Wir sind in Queens, New York City. Wir schreiben das Jahr 1980. Paul Graff (Banks Repeta), ein Ersatz für Grays Kindheits-Ich, lebt im Zentrum einer großen und lebhaften jüdischen Familie. Sie verwöhnen und missbrauchen ihn gleichermaßen. Er glaubt, dass er für echte Probleme unempfindlich ist, da seine Mutter (Anne Hathaway), wie er regelmäßig prahlt, Präsidentin der Eltern-Lehrer-Vereinigung ist. Sein Großvater Aaron (Anthony Hopkins) verwöhnt ihn und fördert seine künstlerischen Impulse. Aber er ist auch der Junge, der zitternd ins Badezimmer rennt, wenn er den stetigen Schlag seines Vaters (Jeremy Strong) hört, der die Treppe hinaufsteigt, weil er weiß, welche Gewalt als nächstes kommt.

Paul, der im Unterricht dafür bestraft wird, dass er eine Karikatur seines Lehrers gezeichnet hat, beginnt, sich mit seinem Kollegen Johnny (Jaylin Webb) zu verbünden. Johnny ist schwarz und lebt bei seiner Großmutter, die krank ist. Paul hält nichts von den gesellschaftlichen Nachteilen seines neuen Freundes. Aber es kommt ein Punkt, an dem ihre Schicksale auseinander gehen Harmagedon-Zeit zeigt die knifflige Realität dessen, was es bedeutet, sowohl der Unterdrücker als auch der Unterdrückte zu sein. Pauls Weißheit lässt ihn träumen, Risiken eingehen, Ärger anfangen und in seinem eigenen Tempo lernen. Aber sein Großvater, dessen Mutter vor den Pogromen in der Ukraine geflohen ist, steht ihm mit dem leisen Refrain zur Seite: „Vergiss nie die Vergangenheit, denn du weißt nie, wann sie dich suchen werden.“

Die Graffs waren früher die Grassersteins. Hinter ihrer liberalen Offenheit verraten zusammengepresste Kiefer und nervöse Blicke einen Drang zur Selbsterhaltung. Ihr Rassismus sickert in verschlüsselten Seitenhieben durch. Grays Einbeziehung sowohl der Präsidentschaftswahl von Ronald Reagan als auch von Pauls Zusammenstößen mit der Familie Trump (ein Detail, das direkt aus dem Leben des Regisseurs stammt) macht sein Publikum darauf aufmerksam, was passiert, wenn die Verweigerung von Privilegien bewaffnet wird, um Gemeinschaften gegeneinander aufzubringen.
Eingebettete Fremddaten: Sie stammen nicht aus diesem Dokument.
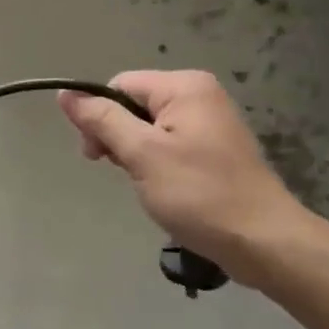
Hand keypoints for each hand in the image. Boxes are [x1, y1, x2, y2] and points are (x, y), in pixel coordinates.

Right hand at [57, 70, 303, 278]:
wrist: (263, 242)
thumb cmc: (199, 194)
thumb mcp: (141, 154)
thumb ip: (102, 120)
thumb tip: (66, 94)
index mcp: (184, 86)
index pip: (120, 85)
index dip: (100, 116)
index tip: (96, 156)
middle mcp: (200, 95)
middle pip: (134, 104)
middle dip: (118, 137)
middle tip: (124, 173)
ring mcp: (211, 123)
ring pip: (150, 128)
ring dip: (137, 155)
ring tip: (148, 185)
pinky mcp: (216, 150)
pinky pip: (170, 145)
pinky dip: (157, 164)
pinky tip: (163, 189)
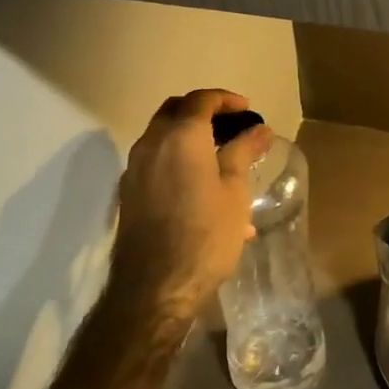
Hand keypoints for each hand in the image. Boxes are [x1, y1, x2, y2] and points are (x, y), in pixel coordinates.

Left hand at [111, 88, 272, 316]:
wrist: (154, 289)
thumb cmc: (205, 234)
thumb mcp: (235, 190)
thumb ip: (244, 152)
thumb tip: (259, 129)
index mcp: (180, 136)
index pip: (201, 99)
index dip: (226, 99)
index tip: (247, 110)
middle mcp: (151, 144)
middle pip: (175, 111)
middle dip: (203, 111)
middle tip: (231, 126)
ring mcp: (135, 170)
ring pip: (162, 137)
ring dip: (190, 137)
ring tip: (222, 160)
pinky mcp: (129, 194)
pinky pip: (156, 163)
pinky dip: (178, 160)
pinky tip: (204, 190)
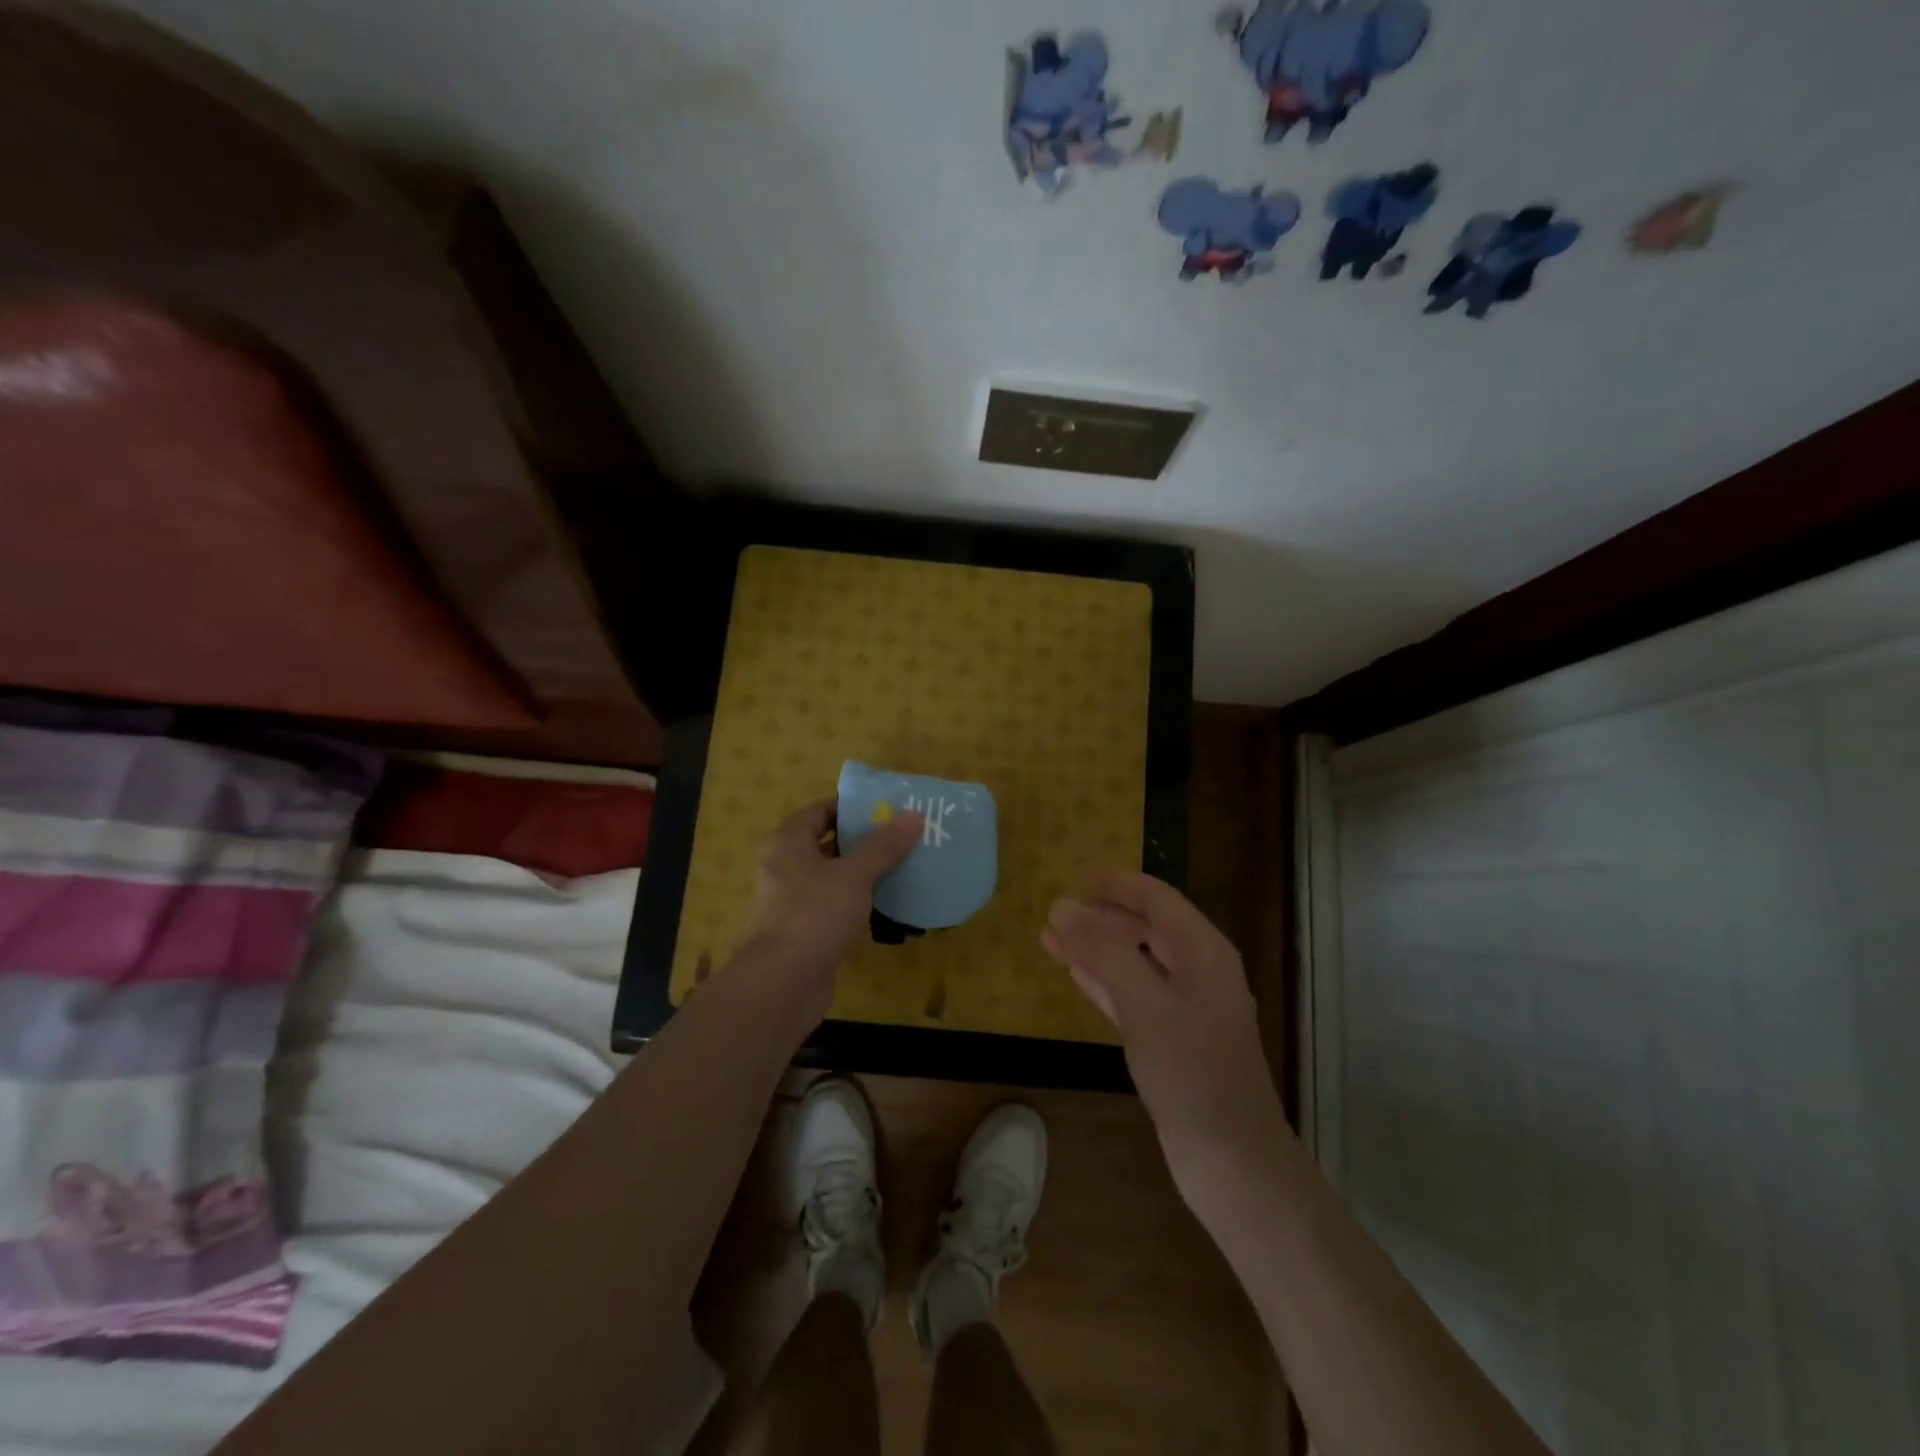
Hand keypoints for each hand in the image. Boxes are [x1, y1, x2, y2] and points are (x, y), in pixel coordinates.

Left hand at [733, 800, 921, 1020]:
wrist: (782, 984)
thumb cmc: (814, 915)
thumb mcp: (854, 875)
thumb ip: (883, 845)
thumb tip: (913, 815)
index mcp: (788, 842)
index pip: (821, 811)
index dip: (853, 808)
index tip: (889, 810)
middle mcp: (786, 866)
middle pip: (829, 843)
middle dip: (866, 841)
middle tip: (905, 837)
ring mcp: (794, 901)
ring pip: (835, 877)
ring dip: (865, 873)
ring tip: (905, 866)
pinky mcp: (805, 930)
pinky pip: (836, 906)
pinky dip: (859, 902)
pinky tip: (889, 904)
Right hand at [1040, 871, 1288, 1214]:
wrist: (1232, 1164)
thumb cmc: (1193, 1074)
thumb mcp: (1144, 1004)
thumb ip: (1103, 951)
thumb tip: (1062, 904)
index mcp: (1204, 953)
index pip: (1158, 899)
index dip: (1119, 884)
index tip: (1078, 874)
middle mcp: (1198, 973)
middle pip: (1146, 927)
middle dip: (1102, 916)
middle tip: (1057, 910)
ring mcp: (1186, 1009)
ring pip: (1135, 961)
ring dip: (1096, 947)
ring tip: (1052, 937)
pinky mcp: (1171, 1041)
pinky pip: (1132, 994)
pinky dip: (1103, 980)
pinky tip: (1075, 975)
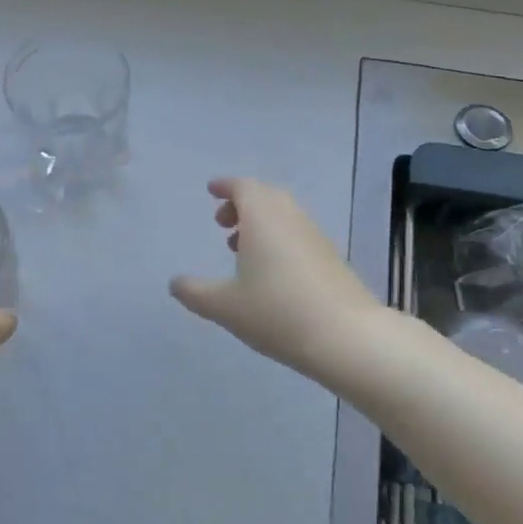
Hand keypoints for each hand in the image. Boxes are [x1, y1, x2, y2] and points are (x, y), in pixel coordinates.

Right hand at [169, 177, 383, 382]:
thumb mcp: (224, 306)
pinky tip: (271, 271)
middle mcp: (291, 218)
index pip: (243, 187)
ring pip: (284, 215)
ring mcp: (315, 236)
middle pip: (265, 196)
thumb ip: (195, 292)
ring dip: (261, 222)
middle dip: (242, 203)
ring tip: (241, 249)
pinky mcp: (331, 257)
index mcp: (263, 217)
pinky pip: (298, 233)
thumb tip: (175, 283)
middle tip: (222, 223)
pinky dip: (279, 237)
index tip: (212, 191)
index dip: (225, 186)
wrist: (346, 336)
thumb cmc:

Grays Film ist jedoch damit beschäftigt – zu beschäftigt – sich in den traurigen, verwirrten und schuldbewussten Kopf seines Protagonisten einzugraben, um eine umfassendere Klarheit zu finden. Seine Kamera bleibt fest und intim, während Christopher Spelmans summende Partitur den vollen Atompilz der inneren Scham eines Kindes einfängt. Aaron fordert Paul in einer Schlüsselszene auf, sich für Jungs wie Johnny einzusetzen, „um ein Mensch zu sein“. Hopkins, so wunderbar wie immer, sagt den Satz mit absoluter, klarsichtiger Aufrichtigkeit. Aber was heißt eigentlich „Mensch sein“ in der Praxis? Die Person, die man fragen müsste, wäre natürlich Johnny, aber Grey hält uns ganz bewusst auf Abstand, um die Kurzsichtigkeit seines Protagonisten treu zu erhalten. Es ist auch, denke ich, ein stillschweigendes Eingeständnis, dass Grey sowieso nicht weiß, wie seine Antwort lauten würde. So unvollkommen wie Harmagedon-Zeit ist, ist die Ehrlichkeit des Regisseurs etwas zu schätzen.